Conditions are much diff-erent heading into the 2012 growing season than they were a year ago. The mild winter, with much improved moisture levels from a year ago, has had a significant impact on winter wheat, while good conditions going into spring have promoted rapid planting of sugar beets and major grain crops.

Winter wheat as of April 29 was rated 64% good to excellent, 26% fair and 10% poor to very poor, the U.S. Department of Agriculture said in its latest Crop Progress report, far better than 34% good to excellent, 25% fair and 41% poor to very poor at the same time last year. The greatest improvement was in the hard winter states of Texas, Oklahoma and Kansas. While moisture has been the principal benefit to the crop, the mild winter also has allowed hard red winter wheat to develop as much as three weeks ahead of typical for the date, with results evident in last week’s Wheat Quality Council Hard Red Winter Wheat Tour, which estimated Kansas winter wheat yield at 49.1 bus an acre, far better than 35 bus in 2011.

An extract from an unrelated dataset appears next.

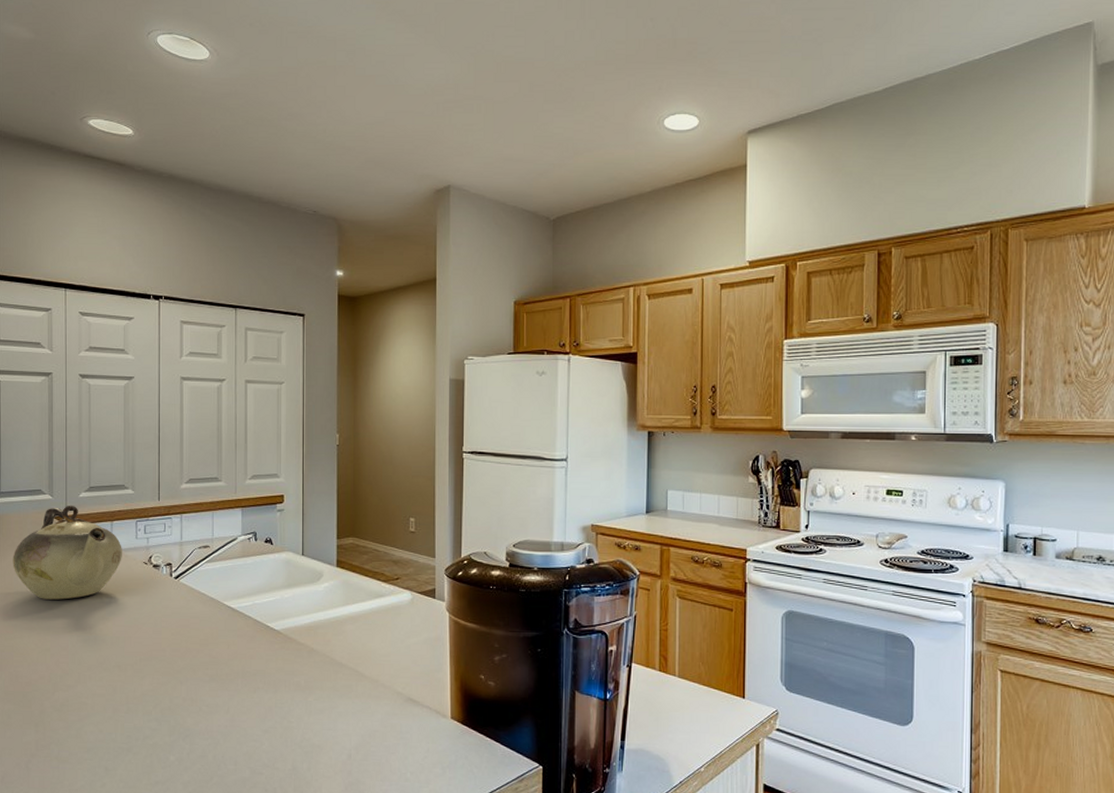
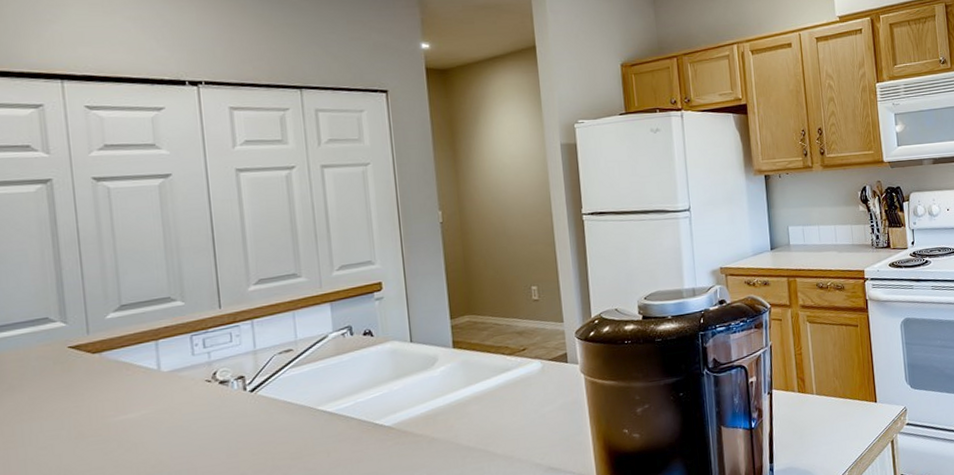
teapot: present [12,505,122,600] -> none [12,329,175,446]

The mild winter/early spring also benefited row crops. Corn in the 18 major states was 53% planted as of April 29, far ahead of 27% as the most recent five-year average for the date, the U.S.D.A. said.
“For the second time in three years, U.S. corn planting surpassed the halfway mark by the end of April,” the U.S.D.A. said, adding that corn planting in 2010 was slightly ahead of this year with 2012 currently most comparable to 2004.

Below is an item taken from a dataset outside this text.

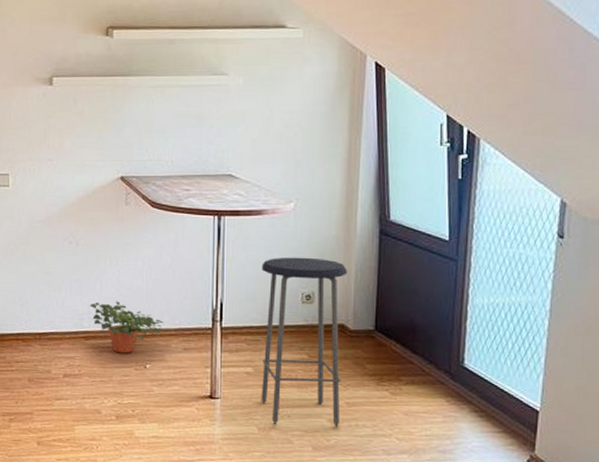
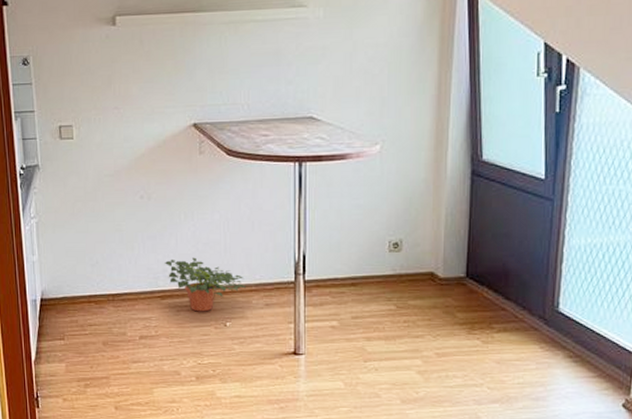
bar stool: present [261,257,347,427] -> none [346,203,437,380]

Sugar beet growers perhaps took the greatest advantage of the mild weather with 94% of the crop planted in the four major states as of April 29, ahead of 13% a year ago and 48% as the 2007-11 average for the date, according to the U.S.D.A. The early planting is expected to allow new crop beet sugar to be available before the end of the current marketing year (Sept. 30).

The unseasonably warm weather in some areas prompted much earlier-than-average fruit and nut tree bloom, with fruit development in Michigan about three weeks ahead of normal, according to the state’s U.S.D.A. field office. But the early growth also left trees susceptible to later (closer to normal) cold weather damage.

“Freeze damage to most fruit crops became more evident,” the Michigan U.S.D.A. field office said in its April 30 Crop Weather report. “The tart cherry crop is likely to be greatly reduced. One grower reported 80% to 90% bud kill in areas of the northwest.” About 75% of the U.S. tart cherry crop is grown in Michigan.

Michigan apple trees also were hit by cold weather, but the state’s apple crop was expected to fare better as “there is still potential for a decent-sized crop,” the field office said.

The California U.S.D.A. field office on April 17 said of the state’s almond trees, “Freeze damage was becoming apparent in areas hit hard by the March cold spell.”

While the Southern Plains is faring much better than last year, the Northern Plains — where most of the spring wheat, durum and sugar beets are grown — was experiencing dry conditions in late winter. The region was “healing up” as the season progressed, but still was lacking subsoil moisture,
Mr. Salmon said.

Possibly the area of greatest concern is the Southeast, the key growing area for peanuts, cotton and to a lesser extent corn and soybeans. After two years of quality and quantity issues with peanuts, a good crop was needed this year with producers indicating they would boost plantings by 25% from 2011.

“If the usual tropical weather system doesn’t develop and bring rain to the Southeast in the next three weeks, they’re in trouble,” Mr. Salmon said. Georgia was at the core of the dry area, he said.

While it may well be a stretch to expect a normal growing season across the United States in 2012, it appears producers, food processors and ultimately consumers at least may benefit from favorable weather in most areas compared with 2011.